The SAD believes that the secular nature of the People’s Party of Punjab (PPP) ensured that the Panthic vote did not drift away from the party in the last assembly elections.

With Punjab Pradesh Congress Committee chief Partap Singh Bajwa not keen on a Panthic agenda, the SAD feels it can hold on to the Sikh votes by taking up Sikh issues.

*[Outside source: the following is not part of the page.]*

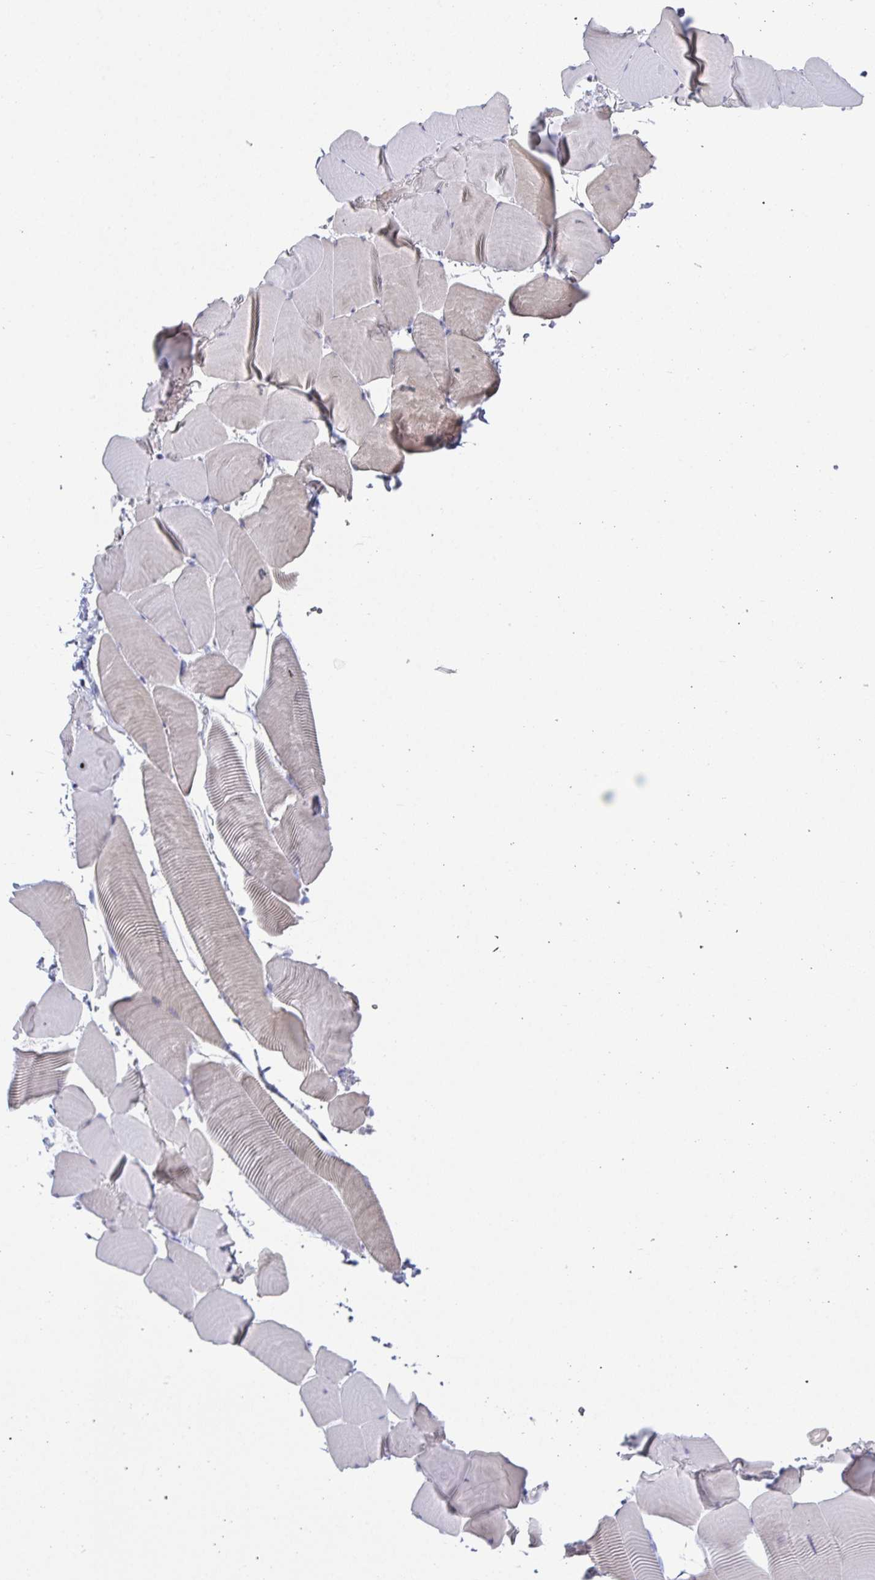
{"staining": {"intensity": "negative", "quantity": "none", "location": "none"}, "tissue": "skeletal muscle", "cell_type": "Myocytes", "image_type": "normal", "snomed": [{"axis": "morphology", "description": "Normal tissue, NOS"}, {"axis": "topography", "description": "Skeletal muscle"}], "caption": "This is an immunohistochemistry image of benign human skeletal muscle. There is no staining in myocytes.", "gene": "SYCP1", "patient": {"sex": "male", "age": 25}}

The SAD has moved carefully to win over several Sikh organisations to its fold in the past five years to consolidate its Panthic vote. It has won the support of the radical Damdami Taksal disputed head Dhumma, leader Jasbir Singh Rode and prominent human rights lawyers in Chandigarh. Those opposed to it, including Simranjit Singh Mann and Daljit Singh Bittu, have been marginalised.

However, the SAD is walking a thin line. While it wants to make political capital of Sikh issues, it has to ensure that law and order in the state is not disturbed.

As a source put it: “Anyone can take the lead, garner sympathy for a cause and also get votes. If despite this Bhullar and Rajoana are hanged, the onus can be put on somebody else, leading to a potentially violent situation in the state.”

The SAD, however, feels it can take up the Sikh issue and maintain law and order too, something it has not been able to do earlier.

Delegation approaches German Embassy

A delegation led by Delhi Sikh Gurdwara Management Committee (DSGMC) chief Manjit Singh GK today submitted a memorandum to the German Embassy, asking it to put pressure on the Indian Government to grant clemency to Devinder Pal Singh Bhullar.

The memorandum says that when Bhullar was brought from Germany, the German Appeals Court had noted that he should have not been deported from Germany. “Bhullar’s conviction is based on a confession made in police custody. While Bhullar is convicted for abetment and conspiracy, the main accused has been acquitted by the court,” the memorandum reads.

It says Bhullar is not in a fit state of mind and is in a mental hospital. “As per our information, your government has always taken a stand against the awarding of death penalty to Bhullar. We are informed that your government had been assured by the Government of India that Bhullar would not be given the death penalty… We request you to take up this matter with the Government of India and the President to accept the petitions not to award Bhullar the death sentence,” the memo says.